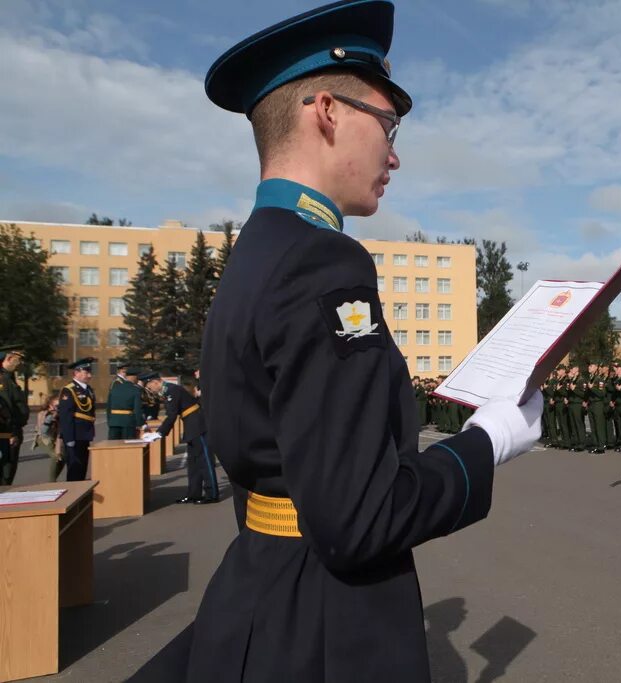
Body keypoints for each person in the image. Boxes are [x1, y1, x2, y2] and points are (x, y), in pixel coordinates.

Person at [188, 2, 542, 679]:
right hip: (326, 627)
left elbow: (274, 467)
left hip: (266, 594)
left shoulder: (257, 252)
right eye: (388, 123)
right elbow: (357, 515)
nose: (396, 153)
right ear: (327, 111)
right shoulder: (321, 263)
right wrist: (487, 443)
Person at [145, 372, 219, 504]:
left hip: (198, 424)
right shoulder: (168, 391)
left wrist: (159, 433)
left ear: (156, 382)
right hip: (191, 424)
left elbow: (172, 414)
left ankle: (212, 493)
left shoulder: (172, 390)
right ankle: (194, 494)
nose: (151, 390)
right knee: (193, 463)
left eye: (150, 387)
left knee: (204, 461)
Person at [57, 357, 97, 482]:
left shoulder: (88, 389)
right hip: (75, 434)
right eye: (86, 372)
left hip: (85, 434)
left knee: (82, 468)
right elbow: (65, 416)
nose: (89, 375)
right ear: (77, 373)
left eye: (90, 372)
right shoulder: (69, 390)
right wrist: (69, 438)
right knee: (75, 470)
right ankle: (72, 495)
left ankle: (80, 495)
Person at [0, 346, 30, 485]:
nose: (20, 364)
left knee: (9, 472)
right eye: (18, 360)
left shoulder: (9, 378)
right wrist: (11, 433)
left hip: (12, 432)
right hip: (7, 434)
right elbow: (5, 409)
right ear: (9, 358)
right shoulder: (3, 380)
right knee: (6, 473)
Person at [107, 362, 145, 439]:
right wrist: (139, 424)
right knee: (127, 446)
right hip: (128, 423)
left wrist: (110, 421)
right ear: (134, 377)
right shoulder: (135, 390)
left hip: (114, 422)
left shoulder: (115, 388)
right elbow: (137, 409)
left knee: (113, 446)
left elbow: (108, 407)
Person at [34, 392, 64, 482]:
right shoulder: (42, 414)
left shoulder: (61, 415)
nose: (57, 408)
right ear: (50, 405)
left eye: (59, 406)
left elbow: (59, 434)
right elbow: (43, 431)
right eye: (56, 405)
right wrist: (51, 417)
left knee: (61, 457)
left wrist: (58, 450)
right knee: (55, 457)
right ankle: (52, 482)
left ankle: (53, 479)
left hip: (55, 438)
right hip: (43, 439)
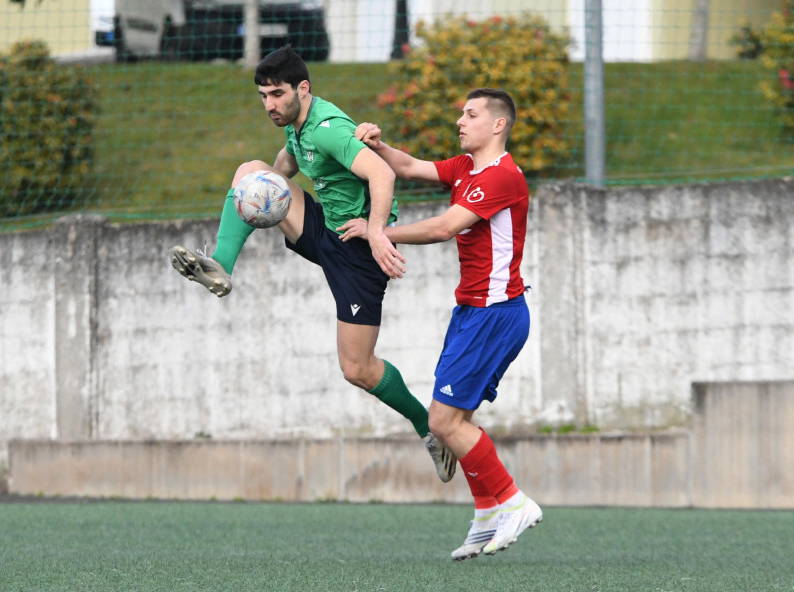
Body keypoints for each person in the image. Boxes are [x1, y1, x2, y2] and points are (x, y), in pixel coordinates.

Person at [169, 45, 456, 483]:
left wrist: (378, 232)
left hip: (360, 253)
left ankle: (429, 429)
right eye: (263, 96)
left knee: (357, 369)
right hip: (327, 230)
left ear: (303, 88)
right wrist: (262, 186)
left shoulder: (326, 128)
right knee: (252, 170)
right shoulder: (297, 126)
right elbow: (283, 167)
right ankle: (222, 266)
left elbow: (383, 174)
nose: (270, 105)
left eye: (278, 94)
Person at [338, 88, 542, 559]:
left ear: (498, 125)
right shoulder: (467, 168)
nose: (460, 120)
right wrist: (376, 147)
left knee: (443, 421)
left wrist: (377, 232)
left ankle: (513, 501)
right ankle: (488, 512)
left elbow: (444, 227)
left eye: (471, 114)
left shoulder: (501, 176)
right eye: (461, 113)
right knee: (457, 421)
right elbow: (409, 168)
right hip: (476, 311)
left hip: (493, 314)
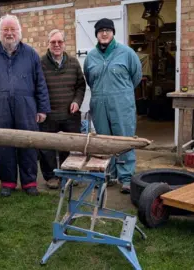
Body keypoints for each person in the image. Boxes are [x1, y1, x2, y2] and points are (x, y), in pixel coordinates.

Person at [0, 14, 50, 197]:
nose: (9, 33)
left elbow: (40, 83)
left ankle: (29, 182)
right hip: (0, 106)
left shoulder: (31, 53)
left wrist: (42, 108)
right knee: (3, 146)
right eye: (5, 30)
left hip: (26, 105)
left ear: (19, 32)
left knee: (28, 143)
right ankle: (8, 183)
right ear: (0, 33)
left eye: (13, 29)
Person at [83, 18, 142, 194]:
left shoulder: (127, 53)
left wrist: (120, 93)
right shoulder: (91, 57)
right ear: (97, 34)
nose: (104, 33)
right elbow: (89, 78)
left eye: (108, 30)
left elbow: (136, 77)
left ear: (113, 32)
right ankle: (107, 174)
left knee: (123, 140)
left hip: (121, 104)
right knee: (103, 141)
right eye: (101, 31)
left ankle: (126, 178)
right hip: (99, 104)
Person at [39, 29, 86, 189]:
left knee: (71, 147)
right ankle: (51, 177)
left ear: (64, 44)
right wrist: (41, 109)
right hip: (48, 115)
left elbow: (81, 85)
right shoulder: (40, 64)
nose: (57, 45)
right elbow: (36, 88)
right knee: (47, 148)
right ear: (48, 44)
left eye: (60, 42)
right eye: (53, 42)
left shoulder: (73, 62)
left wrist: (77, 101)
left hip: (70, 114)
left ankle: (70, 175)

—————

- Activity -
Print every entry above again without changing a word, and omit the pictures.

- The completed task -
Body keypoints for each person in the image. Boxes are [x1, y1, x2, y2] and points are (x, y), in pixel coordinates.

Person at [188, 2, 542, 679]:
right hip: (326, 627)
left elbow: (274, 467)
left hip: (266, 594)
left shoulder: (257, 252)
right eye: (388, 123)
right elbow: (357, 515)
nose: (396, 153)
right ear: (327, 111)
right shoulder: (321, 263)
right wrist: (487, 443)
Person at [145, 372, 219, 504]:
left hip: (198, 424)
right shoulder: (168, 391)
left wrist: (159, 433)
left ear: (156, 382)
right hip: (191, 424)
left elbow: (172, 414)
left ankle: (212, 493)
left shoulder: (172, 390)
right ankle: (194, 494)
nose: (151, 390)
right knee: (193, 463)
left eye: (150, 387)
left knee: (204, 461)
Person at [57, 357, 97, 482]:
left shoulder: (88, 389)
right hip: (75, 434)
right eye: (86, 372)
left hip: (85, 434)
left knee: (82, 468)
right elbow: (65, 416)
nose: (89, 375)
right ear: (77, 373)
left eye: (90, 372)
right shoulder: (69, 390)
right wrist: (69, 438)
right knee: (75, 470)
right ankle: (72, 495)
left ankle: (80, 495)
Person at [0, 346, 30, 485]:
nose: (20, 364)
left knee: (9, 472)
right eye: (18, 360)
left shoulder: (9, 378)
right wrist: (11, 433)
left hip: (12, 432)
right hip: (7, 434)
right elbow: (5, 409)
right ear: (9, 358)
right shoulder: (3, 380)
right knee: (6, 473)
Person at [107, 362, 145, 439]:
right wrist: (139, 424)
right knee: (127, 446)
right hip: (128, 423)
left wrist: (110, 421)
right ear: (134, 377)
right shoulder: (135, 390)
left hip: (114, 422)
left shoulder: (115, 388)
right elbow: (137, 409)
left knee: (113, 446)
left elbow: (108, 407)
Person at [34, 392, 64, 482]:
right shoulder: (42, 414)
left shoulder: (61, 415)
nose: (57, 408)
right ear: (50, 405)
left eye: (59, 406)
left elbow: (59, 434)
right elbow: (43, 431)
right eye: (56, 405)
right wrist: (51, 417)
left knee: (61, 457)
left wrist: (58, 450)
right knee: (55, 457)
right ankle: (52, 482)
left ankle: (53, 479)
left hip: (55, 438)
right hip: (43, 439)
Body keypoints for each person in the image. Boxes are [x1, y1, x2, y2] and points are (x, y), in pixel coordinates.

Person at [169, 45, 456, 483]:
left wrist: (378, 232)
left hip: (360, 253)
left ankle: (429, 429)
right eye: (263, 96)
left knee: (357, 369)
right hip: (327, 230)
left ear: (303, 88)
right wrist: (262, 186)
left shoulder: (326, 128)
right knee: (252, 170)
right shoulder: (297, 126)
right elbow: (283, 167)
right ankle: (222, 266)
left elbow: (383, 174)
nose: (270, 105)
left eye: (278, 94)
Person at [338, 88, 542, 559]:
left ear: (498, 125)
right shoulder: (467, 168)
nose: (460, 120)
right wrist: (376, 147)
left knee: (443, 421)
left wrist: (377, 232)
left ankle: (513, 501)
right ankle: (488, 512)
left elbow: (444, 227)
left eye: (471, 114)
left shoulder: (501, 176)
right eye: (461, 113)
right knee: (457, 421)
right elbow: (409, 168)
right hip: (476, 311)
left hip: (493, 314)
Body keypoints for each person in the image. Boxes are [x1, y1, x2, y2] and points are (x, y), in pixel coordinates.

Person at [0, 14, 50, 197]:
nose: (9, 33)
left elbow: (40, 83)
left ankle: (29, 182)
right hip: (0, 106)
left shoulder: (31, 53)
left wrist: (42, 108)
right knee: (3, 146)
right eye: (5, 30)
left hip: (26, 105)
left ear: (19, 32)
left knee: (28, 143)
right ankle: (8, 183)
right ear: (0, 33)
left eye: (13, 29)
Person at [83, 18, 142, 194]:
left shoulder: (127, 53)
left wrist: (120, 93)
right shoulder: (91, 57)
right ear: (97, 34)
nose: (104, 33)
right elbow: (89, 78)
left eye: (108, 30)
left elbow: (136, 77)
left ear: (113, 32)
right ankle: (107, 174)
left knee: (123, 140)
left hip: (121, 104)
right knee: (103, 141)
right eye: (101, 31)
left ankle: (126, 178)
right hip: (99, 104)
Person at [39, 29, 86, 189]:
left knee: (71, 147)
right ankle: (51, 177)
left ear: (64, 44)
right wrist: (41, 109)
right hip: (48, 115)
left elbow: (81, 85)
right shoulder: (40, 64)
nose: (57, 45)
right elbow: (36, 88)
right knee: (47, 148)
right ear: (48, 44)
left eye: (60, 42)
right eye: (53, 42)
left shoulder: (73, 62)
left wrist: (77, 101)
left hip: (70, 114)
left ankle: (70, 175)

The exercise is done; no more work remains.